Nun klafft da offenbar wieder eine übergroße Lücke, anders lässt sich das Geschehene nicht einordnen. Weil Löws Credo vom Umschaltfußball, von mehr Zielstrebigkeit und Tempo, verfasst nach der Analyse der krachend gescheiterten WM-Mission, zerstob im spanischen Wirbel.
Die Idee, sich vermehrt auf schnelle Umschaltmomente zu verlassen und stattdessen kompakter gegen den Ball zu arbeiten und dafür das gewohnte Positionsspiel zu opfern, wackelt schon wieder sehr bedenklich.
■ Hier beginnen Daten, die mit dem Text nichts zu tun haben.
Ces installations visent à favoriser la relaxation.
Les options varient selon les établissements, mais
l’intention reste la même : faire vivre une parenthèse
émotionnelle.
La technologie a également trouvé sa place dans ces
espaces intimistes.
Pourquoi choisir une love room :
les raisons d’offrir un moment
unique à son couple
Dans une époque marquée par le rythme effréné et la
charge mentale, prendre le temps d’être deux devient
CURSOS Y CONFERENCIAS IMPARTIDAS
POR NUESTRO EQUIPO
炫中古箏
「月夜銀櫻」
Und mit ihm die Auswahl der dafür notwendigen Spieler. Löw hat sich auf Tempofußball festgelegt und lädt die entsprechenden Typen gerade im Angriff dafür ein. In der Defensive wird mit Neulingen oder Bankdrückern hantiert, weil einige Spieler verletzt sind, ein paar andere aber gar nicht mehr eingeladen werden.
Die Diskussionen um Thomas Müller, Mats Hummels oder Jerome Boateng werden alsbald wieder heftig aufflammen und Löw wird sich erklären müssen wie jeder andere Trainer auch, dessen Konzept nicht aufzugehen droht.
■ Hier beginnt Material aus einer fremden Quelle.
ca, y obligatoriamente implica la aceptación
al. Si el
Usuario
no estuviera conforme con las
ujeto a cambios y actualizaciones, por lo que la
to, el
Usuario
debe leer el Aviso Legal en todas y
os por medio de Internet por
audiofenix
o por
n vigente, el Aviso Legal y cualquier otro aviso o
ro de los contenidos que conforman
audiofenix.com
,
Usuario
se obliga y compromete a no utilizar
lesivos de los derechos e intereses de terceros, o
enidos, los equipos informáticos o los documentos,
Wann gibt es einen funktionierenden Plan A?
Löw wird auch erklären müssen, wieso er offenbar so wenig Zugriff zu haben scheint auf diese Mannschaft. Was angesichts von nur noch fünf Spielen bis zum EM-Auftakt im kommenden Sommer wohl die dringlichste aller Fragen ist neben jener nach einem tragfähigen Spielsystem.
Löw wechselt immer wieder zwischen Dreier- und Viererkette, probiert aus und experimentiert. Vielleicht wäre es aber an der Zeit, einen funktionierenden Plan zu entwickeln und auf Basis dessen kleinere Veränderungen vorzunehmen - und nicht an zwei Baustellen parallel zu basteln.
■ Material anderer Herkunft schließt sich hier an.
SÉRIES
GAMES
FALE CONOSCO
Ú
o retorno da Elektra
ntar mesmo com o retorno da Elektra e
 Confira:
"Wir waren auf einem guten Weg. Heute haben wir aber gesehen, dass wir noch nicht so weit sind wie wir gehofft und geglaubt hatten nach den letzten Spielen", sagte Löw. "Das müssen wir jetzt analysieren, die richtigen Schlüsse ziehen und dann wieder zurückschlagen."
Das wird aber noch eine Weile dauern. Das nächste Länderspiel ist erst für den März datiert, die Schmach von Sevilla trägt Löw nun über Monate mit sich herum.